» **MATERIAL FOR THIS TASK**:
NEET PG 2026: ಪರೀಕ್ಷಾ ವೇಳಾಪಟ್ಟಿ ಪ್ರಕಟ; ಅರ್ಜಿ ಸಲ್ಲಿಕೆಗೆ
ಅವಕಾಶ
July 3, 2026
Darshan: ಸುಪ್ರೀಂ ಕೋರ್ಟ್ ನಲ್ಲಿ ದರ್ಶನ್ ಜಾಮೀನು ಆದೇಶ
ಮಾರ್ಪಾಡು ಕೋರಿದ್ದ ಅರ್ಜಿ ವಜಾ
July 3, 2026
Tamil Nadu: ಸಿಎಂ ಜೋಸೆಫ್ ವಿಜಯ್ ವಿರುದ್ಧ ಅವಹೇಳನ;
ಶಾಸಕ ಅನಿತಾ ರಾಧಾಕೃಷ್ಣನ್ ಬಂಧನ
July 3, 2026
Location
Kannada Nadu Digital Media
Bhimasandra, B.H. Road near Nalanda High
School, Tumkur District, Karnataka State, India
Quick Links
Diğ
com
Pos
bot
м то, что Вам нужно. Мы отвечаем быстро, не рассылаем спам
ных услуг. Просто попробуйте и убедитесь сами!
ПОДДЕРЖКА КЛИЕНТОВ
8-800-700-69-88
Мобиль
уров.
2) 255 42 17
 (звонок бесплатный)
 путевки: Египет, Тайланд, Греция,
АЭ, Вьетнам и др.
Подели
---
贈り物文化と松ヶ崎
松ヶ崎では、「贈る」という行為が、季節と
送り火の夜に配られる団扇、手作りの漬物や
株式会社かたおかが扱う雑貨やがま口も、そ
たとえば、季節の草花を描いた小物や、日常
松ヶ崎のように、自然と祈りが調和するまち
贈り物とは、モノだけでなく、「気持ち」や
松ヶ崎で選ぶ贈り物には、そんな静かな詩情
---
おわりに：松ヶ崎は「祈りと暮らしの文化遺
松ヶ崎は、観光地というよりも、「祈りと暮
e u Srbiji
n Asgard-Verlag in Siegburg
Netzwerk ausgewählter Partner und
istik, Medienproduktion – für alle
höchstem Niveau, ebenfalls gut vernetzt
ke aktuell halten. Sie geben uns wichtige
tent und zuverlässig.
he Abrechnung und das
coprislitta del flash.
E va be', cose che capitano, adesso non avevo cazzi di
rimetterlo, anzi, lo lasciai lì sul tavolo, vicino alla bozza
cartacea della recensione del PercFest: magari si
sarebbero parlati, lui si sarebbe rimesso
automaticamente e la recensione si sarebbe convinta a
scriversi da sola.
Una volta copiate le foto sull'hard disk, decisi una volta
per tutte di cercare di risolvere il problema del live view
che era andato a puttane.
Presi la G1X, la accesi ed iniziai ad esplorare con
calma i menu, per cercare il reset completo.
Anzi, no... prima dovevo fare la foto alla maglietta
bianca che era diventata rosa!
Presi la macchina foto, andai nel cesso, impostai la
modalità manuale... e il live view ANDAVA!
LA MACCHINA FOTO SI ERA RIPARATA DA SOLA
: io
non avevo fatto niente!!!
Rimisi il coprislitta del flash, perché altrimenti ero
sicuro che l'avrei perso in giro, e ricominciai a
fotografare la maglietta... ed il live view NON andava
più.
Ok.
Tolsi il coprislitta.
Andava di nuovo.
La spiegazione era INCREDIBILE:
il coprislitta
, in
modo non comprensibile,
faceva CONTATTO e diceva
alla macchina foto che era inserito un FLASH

» **EXERCISE OBJECTIVE**:
Which lines in the records contain the word "Nadu"? Copy each one.

» **SOLUTION TO THIS TASK**:
Tamil Nadu: ಸಿಎಂ ಜೋಸೆಫ್ ವಿಜಯ್ ವಿರುದ್ಧ ಅವಹೇಳನ;
Kannada Nadu Digital Media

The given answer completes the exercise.